(Stored data entries)
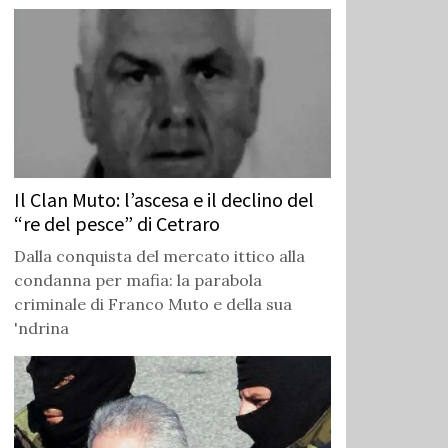
Il Clan Muto: l’ascesa e il declino del
“re del pesce” di Cetraro
Dalla conquista del mercato ittico alla
condanna per mafia: la parabola
criminale di Franco Muto e della sua
'ndrina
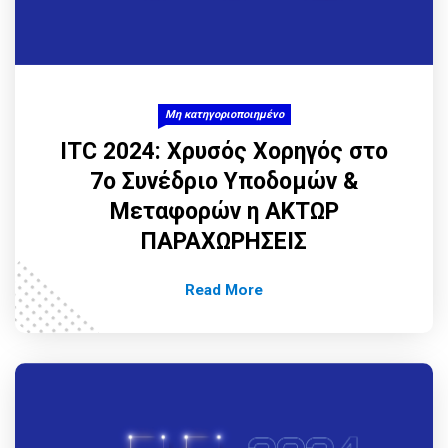
Μη κατηγοριοποιημένο
ITC 2024: Χρυσός Χορηγός στο
7ο Συνέδριο Υποδομών &
Μεταφορών η ΑΚΤΩΡ
ΠΑΡΑΧΩΡΗΣΕΙΣ
Read More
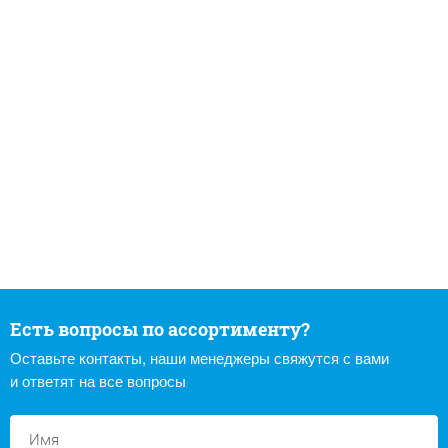
Есть вопросы по ассортименту?
Оставьте контакты, наши менеджеры свяжутся с вами
и ответят на все вопросы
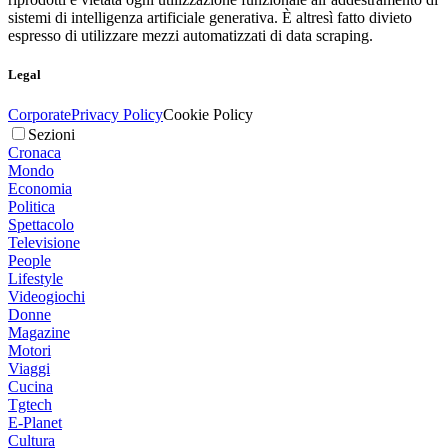
sistemi di intelligenza artificiale generativa. È altresì fatto divieto
espresso di utilizzare mezzi automatizzati di data scraping.
Legal
Corporate
Privacy Policy
Cookie Policy
Sezioni
Cronaca
Mondo
Economia
Politica
Spettacolo
Televisione
People
Lifestyle
Videogiochi
Donne
Magazine
Motori
Viaggi
Cucina
Tgtech
E-Planet
Cultura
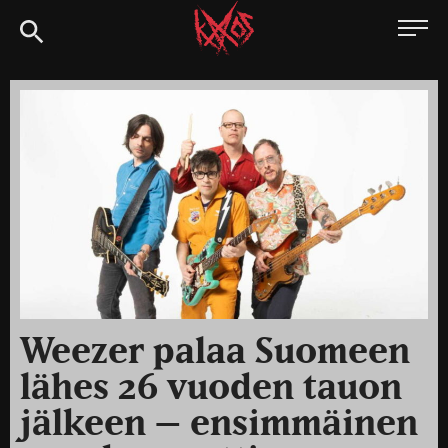
Siirry
Kaaoszine
suoraan
sisältöön
Weezer palaa Suomeen
lähes 26 vuoden tauon
jälkeen – ensimmäinen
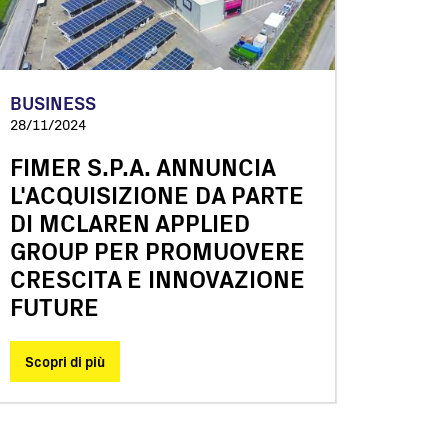
BUSINESS
28/11/2024
FIMER S.P.A. ANNUNCIA
L'ACQUISIZIONE DA PARTE
DI MCLAREN APPLIED
GROUP PER PROMUOVERE
CRESCITA E INNOVAZIONE
FUTURE
Scopri di più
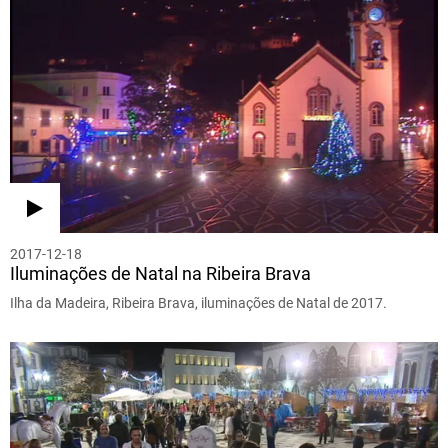
2017-12-18
Iluminações de Natal na Ribeira Brava
Ilha da Madeira, Ribeira Brava, iluminações de Natal de 2017.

> _Exercise prompt_: Which lines of the data contain the word "Brava"? Copy each one.

> _Written reply_:
Iluminações de Natal na Ribeira Brava
Ilha da Madeira, Ribeira Brava, iluminações de Natal de 2017.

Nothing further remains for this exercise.